Selbst wenn man denn den Stammtisch-Abend für einen günstigen Tatzeitpunkt hält; sei es für einen Mord oder einen Eindruch oder Raub, hat von dieser Gewohnheit wahrscheinlich fast der gleiche Personenkreis gewusst, der auch über die Lage der Wohnung informiert war.

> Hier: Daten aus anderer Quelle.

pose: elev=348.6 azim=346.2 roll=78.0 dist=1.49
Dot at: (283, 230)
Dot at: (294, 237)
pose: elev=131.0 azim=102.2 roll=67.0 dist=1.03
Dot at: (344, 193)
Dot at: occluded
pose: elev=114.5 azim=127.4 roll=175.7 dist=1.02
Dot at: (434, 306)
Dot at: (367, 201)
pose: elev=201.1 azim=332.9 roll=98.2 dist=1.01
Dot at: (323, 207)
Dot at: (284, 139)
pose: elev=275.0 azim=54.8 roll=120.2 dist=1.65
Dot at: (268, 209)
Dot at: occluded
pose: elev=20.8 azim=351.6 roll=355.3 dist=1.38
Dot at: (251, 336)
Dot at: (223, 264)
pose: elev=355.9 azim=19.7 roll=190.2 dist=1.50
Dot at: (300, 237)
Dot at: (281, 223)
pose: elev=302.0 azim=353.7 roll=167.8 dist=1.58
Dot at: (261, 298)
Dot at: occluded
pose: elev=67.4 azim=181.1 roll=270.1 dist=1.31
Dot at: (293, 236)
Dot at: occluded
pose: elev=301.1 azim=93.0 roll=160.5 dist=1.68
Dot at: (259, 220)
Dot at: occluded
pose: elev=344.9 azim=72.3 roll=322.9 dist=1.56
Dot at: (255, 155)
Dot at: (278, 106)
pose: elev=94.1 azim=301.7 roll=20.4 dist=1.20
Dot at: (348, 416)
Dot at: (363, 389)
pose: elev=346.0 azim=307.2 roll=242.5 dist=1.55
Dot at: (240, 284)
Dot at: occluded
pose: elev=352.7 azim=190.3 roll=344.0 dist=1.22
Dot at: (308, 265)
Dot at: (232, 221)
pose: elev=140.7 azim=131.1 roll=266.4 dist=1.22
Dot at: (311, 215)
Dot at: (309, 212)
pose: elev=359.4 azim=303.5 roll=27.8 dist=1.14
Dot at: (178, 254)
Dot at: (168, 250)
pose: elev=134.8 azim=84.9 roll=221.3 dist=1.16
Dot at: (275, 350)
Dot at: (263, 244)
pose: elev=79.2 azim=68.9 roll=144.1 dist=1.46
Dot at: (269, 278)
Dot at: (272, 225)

Jetzt kann man hieraus nicht folgern, dass B. T. unschuldig ist. Aber es steht fest, dass die Konstruktionen und Annahmen des Gerichts nicht haltbar sind, bzw. jedweder materieller Grundlage entbehren. Das einzige was derartige gerichtliche Spekulationen von wilden Spekulationen unterscheidet, ist, dass ein gerichtliches Siegel drauf steht. Dazu kommt noch, dass ich jetzt nur einige Details herausgegriffen habe und sich diese Liste aber noch fortsetzen ließe.
@Interested hat mich mit seinen Ausführungen auf eine Idee gebracht, die ich aber noch nicht zu Ende gedacht habe; dazu dann später mehr von mir.